Hi, I have about a dozen mysql-compatible Aurora sources which I’d like to use with Dremio. These average ~1-3 TB each, and several hundred tables (of which 3-5 tables are > 100GB, and ~50 are > 500MB).
Problem is, adding each source takes far too long. As I write this, the load of one source has been running for 2 hours with no apparent sign of progress (on a Dremio instance on my laptop); due to this I haven’t been able to successfully load any of them into Dremio.
Hi Evan, are you referring to the Add Source dialog not completing or are you building a reflection?
Sorry for the question - you use the phrases “add source” and “load” and I just want to be clear about what is consuming time.
Have you successfully connected to a small Aurora instance with just a few databases/tables? The reason I ask is that Aurora sources are not part of our regular testing and so there may be a basic issue in play here. We can take a closer look at this part of your scenario.
When setting up the initial connection it should be very quick, certainly not hours, so there’s definitely something going on.
Thanks Kelly. This was from adding a source - the Add Source dialog was just spinning after clicking ‘save’. I’ll try spinning up a smaller Aurora instance to connect to and see how that goes.
Adding an Aurora mysql source with a single ~5MB, 50k row table (and ~100 small ‘information_schema’-like tables) completed successfully in just a few seconds, so the issue I was experiencing does appear to be related to the table sizes.
Aurora is a managed mysql-compatible db instance. Storage is an SSD-based virtualized storage layer, but clients only have access through standard DB connection methods.
I once again attempted to add the smallest Aurora source DB today(~700GB). I started it a minute or two before noon, and received the error ‘Unable to connect to source aurora_test’ at a little after 4pm. Logs showed no errors/activity between noon and when the exception was generated.
2018-01-11 11:45:08,849 [main] INFO com.dremio.dac.server.WebServer - Started on http://localhost:9047
2018-01-11 15:45:00,373 [scheduler-17] INFO c.d.s.a.AccelerationServiceImpl - removing acceleration 3bf085e3-21ed-4b34-8568-5a260cbd882e because dataset is removed
2018-01-11 16:11:28,789 [qtp685033452-193] INFO c.d.e.s.StoragePluginRegistryImpl - User Error Occurred [ErrorId: 0ad6961b-d824-4651-a794-1f4027e951dd]

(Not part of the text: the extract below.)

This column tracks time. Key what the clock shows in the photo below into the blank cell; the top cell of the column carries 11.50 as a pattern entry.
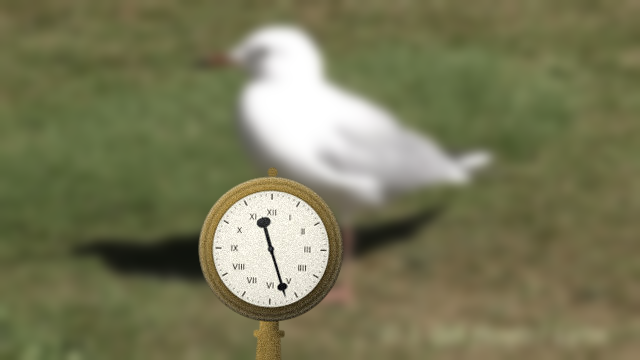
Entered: 11.27
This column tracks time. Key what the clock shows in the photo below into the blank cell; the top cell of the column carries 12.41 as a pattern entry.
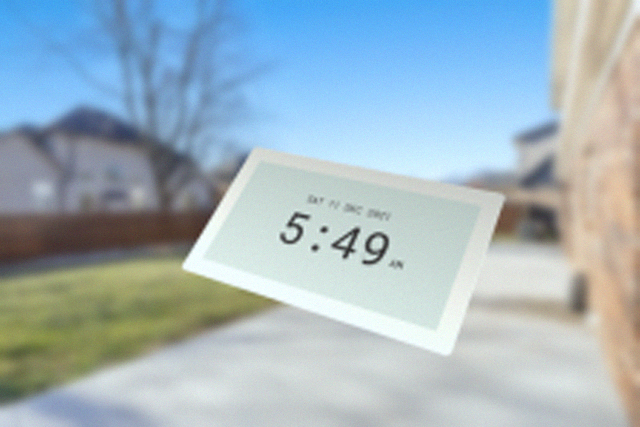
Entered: 5.49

com.dremio.common.exceptions.UserException: Unable to connect to source aurora_test
at com.dremio.common.exceptions.UserException$Builder.build(UserException.java:648) ~[dremio-common-1.3.1-201712020438070881-a7af5c8.jar:1.3.1-201712020438070881-a7af5c8]
at com.dremio.exec.store.StoragePluginRegistryImpl.create(StoragePluginRegistryImpl.java:439) [dremio-sabot-kernel-1.3.1-201712020438070881-a7af5c8.jar:1.3.1-201712020438070881-a7af5c8]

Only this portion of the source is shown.